Something extraordinary happened earlier this week. I finished a book. I can’t really remember when I started reading it. Must have been several months ago. Since the whole becoming a certified data nerd project began, I simply lacked energy at the end of the day to concentrate on reading. Now that I am that certified data nerd AND on vacation I’m sliding back into a reading rhythm again.
As for this particular book, Eleanor Oliphant is Completely Fine, it was completely fine. With a happy end. Just what I needed.
This afternoon I finally had enough energy and time to bike into town to pay a visit to the bookstore and spend the €100 book coupons I won with my short story many months ago. I spent an hour inside the bookshop to browse and this is what I bought. I went slightly over budget, but mainly because I found a book about a unicorn that says no to everything (Neehoorn in Dutch). I simply had to buy that one for Daughter.
Next challenge: finding the energy and time to read them all 😉
The Man bought (and read) the book Atomic Habits by James Clear a while ago. When I was searching for a new book to read, I found this title in our digital library and asked him whether it was worth my time. He said yes, so I read it this weekend.
The main message in the book is to create small habits that make you better 1% a day. Accumulative, over the course of a year for instance, you’ve become a lot better. Clear describes in his book how you can create such atomic habits.
One of the most helpful elements of Clear’s method for me is to shift your focus from setting big goals (I want to write a book) to daily routines that can lead to such big goals (I write one page every day). I’m now figuring out what tiny habits I want to create that serve me identity best.
I recommend this book to anyone who wants to turn (small) bad habits into good habits, whether this is a personal goal (loos weight) or a business goal (get more clients).
The first book I’ve read this year. Or rather, finished reading this year. I loved reading it. It’s a book by Matt Haig. Although a bestselling author, I didn’t read any of his other books, so this was my first acquaintance with his writing style. I can tell he writes for children as well as his prose is very accessible.
The central idea of this book is what happens if you are able to live the infinite number of lives you could have lived if you’d made different choices in your life. This is what happens to the main character of the book, a woman called Nora. In her mid-thirties she feels too miserable to live on and ends up in such a space. She gets the opportunity to try on different versions of her life.
The finale of the book carries a message across that there is no such thing as a perfect life. Anyone who feels the burden of missed opportunities and wrong decisions in their life could be inspired by this book. At least I was. Due to its accessible writing style I would even recommend it to teenagers aged sixteen and up.
The doorbell rang.
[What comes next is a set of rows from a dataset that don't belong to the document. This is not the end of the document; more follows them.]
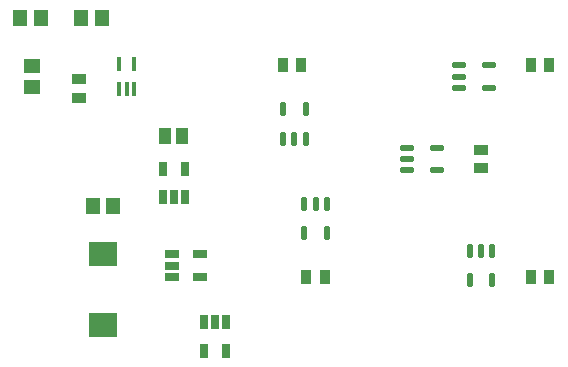
<source format=gbp>
G04*
G04 #@! TF.GenerationSoftware,Altium Limited,Altium Designer,24.1.2 (44)*
G04*
G04 Layer_Color=128*
%FSLAX44Y44*%
%MOMM*%
G71*
G04*
G04 #@! TF.SameCoordinates,213EFF85-FE73-46F0-9486-E91859054EE2*
G04*
G04*
G04 #@! TF.FilePolarity,Positive*
G04*
G01*
G75*
%ADD16R,1.0546X1.3562*%
G04:AMPARAMS|DCode=36|XSize=1.22mm|YSize=0.5mm|CornerRadius=0.0625mm|HoleSize=0mm|Usage=FLASHONLY|Rotation=90.000|XOffset=0mm|YOffset=0mm|HoleType=Round|Shape=RoundedRectangle|*
%AMROUNDEDRECTD36*
21,1,1.2200,0.3750,0,0,90.0*
21,1,1.0950,0.5000,0,0,90.0*
1,1,0.1250,0.1875,0.5475*
1,1,0.1250,0.1875,-0.5475*
1,1,0.1250,-0.1875,-0.5475*
1,1,0.1250,-0.1875,0.5475*
%
%ADD36ROUNDEDRECTD36*%
%ADD37R,0.7000X1.3000*%
G04:AMPARAMS|DCode=38|XSize=1.22mm|YSize=0.5mm|CornerRadius=0.0625mm|HoleSize=0mm|Usage=FLASHONLY|Rotation=0.000|XOffset=0mm|YOffset=0mm|HoleType=Round|Shape=RoundedRectangle|*
%AMROUNDEDRECTD38*
21,1,1.2200,0.3750,0,0,0.0*
21,1,1.0950,0.5000,0,0,0.0*
1,1,0.1250,0.5475,-0.1875*
1,1,0.1250,-0.5475,-0.1875*
1,1,0.1250,-0.5475,0.1875*
1,1,0.1250,0.5475,0.1875*
%
%ADD38ROUNDEDRECTD38*%
%ADD39R,0.3500X1.1500*%
%ADD40R,0.9061X1.3098*%
%ADD41R,1.4500X1.1500*%
%ADD42R,1.3098X0.9061*%
%ADD43R,2.3300X1.9900*%
%ADD44R,1.3000X0.7000*%
%ADD45R,1.1500X1.4500*%
D16*
X212742Y220000D02*
D03*
X227258D02*
D03*
D36*
X331500Y217550D02*
D03*
X322000D02*
D03*
X312500D02*
D03*
Y242450D02*
D03*
X331500D02*
D03*
X330500Y137550D02*
D03*
X349500D02*
D03*
Y162450D02*
D03*
X340000D02*
D03*
X330500D02*
D03*
X470500Y97550D02*
D03*
X489500D02*
D03*
Y122450D02*
D03*
X480000D02*
D03*
X470500D02*
D03*
D37*
X245497Y61999D02*
D03*
X254998D02*
D03*
X264498D02*
D03*
Y37999D02*
D03*
X245497D02*
D03*
X229500Y168000D02*
D03*
X220000D02*
D03*
X210500D02*
D03*
Y192000D02*
D03*
X229500D02*
D03*
D38*
X442450Y190500D02*
D03*
Y209500D02*
D03*
X417550D02*
D03*
Y200000D02*
D03*
Y190500D02*
D03*
X486450Y260500D02*
D03*
Y279500D02*
D03*
X461550D02*
D03*
Y270000D02*
D03*
Y260500D02*
D03*
D39*
X186500Y259750D02*
D03*
X180000D02*
D03*
X173500D02*
D03*
Y280250D02*
D03*
X186500D02*
D03*
D40*
X312239Y280000D02*
D03*
X327761D02*
D03*
X537761Y100000D02*
D03*
X522239D02*
D03*
X537761Y280000D02*
D03*
X522239D02*
D03*
X332239Y100000D02*
D03*
X347761D02*
D03*
D41*
X100000Y278750D02*
D03*
Y261250D02*
D03*
D42*
X480000Y192239D02*
D03*
Y207761D02*
D03*
X140000Y252239D02*
D03*
Y267761D02*
D03*
D43*
X160000Y120100D02*
D03*
Y59900D02*
D03*
D44*
X218000Y100500D02*
D03*
Y110000D02*
D03*
Y119500D02*
D03*
X242000D02*
D03*
Y100500D02*
D03*
D45*
X141250Y320000D02*
D03*
X158750D02*
D03*
X90000D02*
D03*
X107500D02*
D03*
X151250Y160000D02*
D03*
X168750D02*
D03*
M02*

</source>
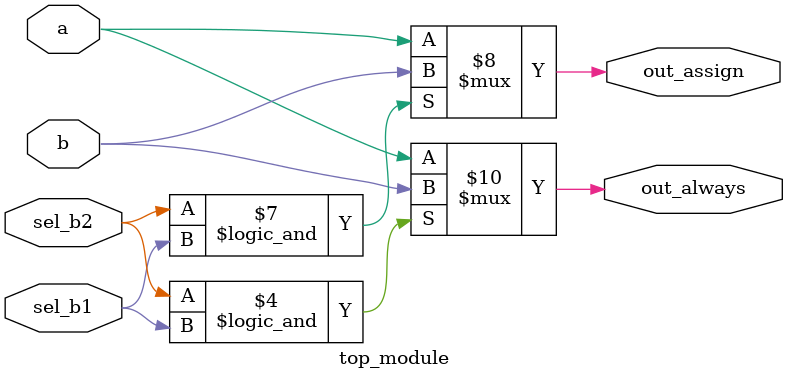
<source format=v>
module top_module(
    input a,
    input b,
    input sel_b1,
    input sel_b2,
    output wire out_assign,
    output reg out_always   ); 
    
    always @(*) begin
        if (sel_b2 == 1'b1 && sel_b1 == 1'b1) begin
            out_always = b;
        end
        else begin
            out_always = a;
        end
    end
    assign out_assign = (sel_b2 == 1'b1 && sel_b1 == 1'b1) ? b : a;
endmodule


</source>
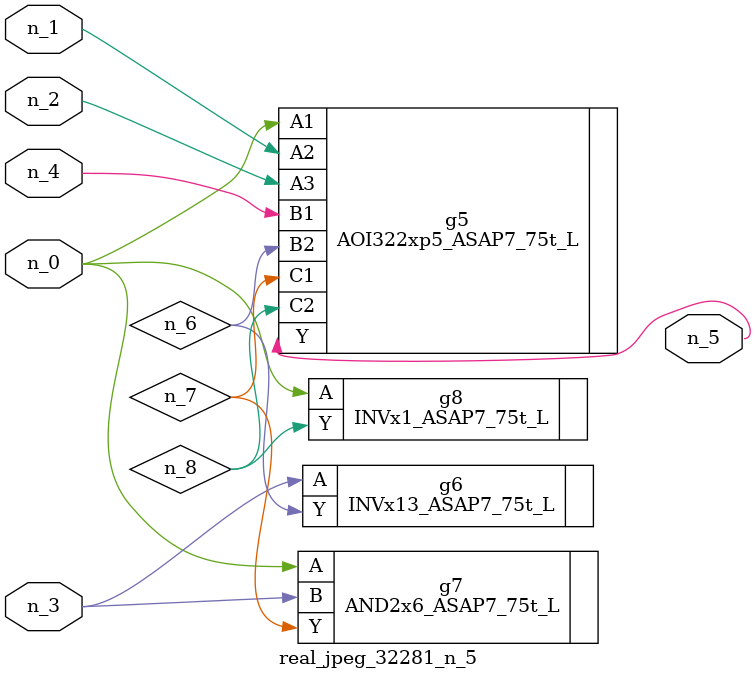
<source format=v>
module real_jpeg_32281_n_5 (n_4, n_0, n_1, n_2, n_3, n_5);

input n_4;
input n_0;
input n_1;
input n_2;
input n_3;

output n_5;

wire n_8;
wire n_6;
wire n_7;

AOI322xp5_ASAP7_75t_L g5 ( 
.A1(n_0),
.A2(n_1),
.A3(n_2),
.B1(n_4),
.B2(n_6),
.C1(n_7),
.C2(n_8),
.Y(n_5)
);

AND2x6_ASAP7_75t_L g7 ( 
.A(n_0),
.B(n_3),
.Y(n_7)
);

INVx1_ASAP7_75t_L g8 ( 
.A(n_0),
.Y(n_8)
);

INVx13_ASAP7_75t_L g6 ( 
.A(n_3),
.Y(n_6)
);


endmodule
</source>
Not an uncommon sound these days, as shopping online became the norm in this household again. Sinterklaas’ gift bag for Daughter needs to be filled on December fifth and therefore the past few weeks, anticipating on a surge in online orders and thus delivery delays, the past few weeks the doorbell rang on a daily basis. I’m still waiting for the last of the packages to arrive. I got up from my desk, walked downstairs and found a package in the door. The package was small enough to fit through the mailbox, but certainly bigger than what I ordered. I grabbed the package and opened the door. I saw the delivery man walking back to his van, his back towards me. After closing the door I looked at the name on the package. It’s addressed to me. Sent from an unknown place in Paris. I put the package on the dining table. I had a meeting to prepare, so opening it had to wait.
Just before dinner I had the time to open the package. I ripped open the cardboard and found a book inside, wrapped in brown paper. I removed the paper and saw this.
A beautiful book with fourty drawings inside. My French is rusty, so I was glad to find the English translation of Rilke’s text to introduce the drawings. The drawings are from Balthus and tell the story of how he found a cat, Mitsou. The boy took him in, traveled with him and then lost him. It dawned on me that a reader of this blog sent me this gift, because only a reader of this blog would know about the passing of dear Lunel. And I know of one particular reader that has been shopping in France, from his home in Canada.
My favorite image in the book is of the cat presenting a mouse to Balthus. It reminds me of all the mice Lunel brought home in Enschede. It also reminds me of the cats that I knew before Lunel that brought mice to my parents’ home. In my interpretation of cats, this brutal act of presenting humans a living gift is the only way cats acknowledge our effort to feed them and keep them warm. And we humans don’t even appreciate it.
A wonderful gift to turn to whenever I want to reminisce the weird relationships I’ve had with cats.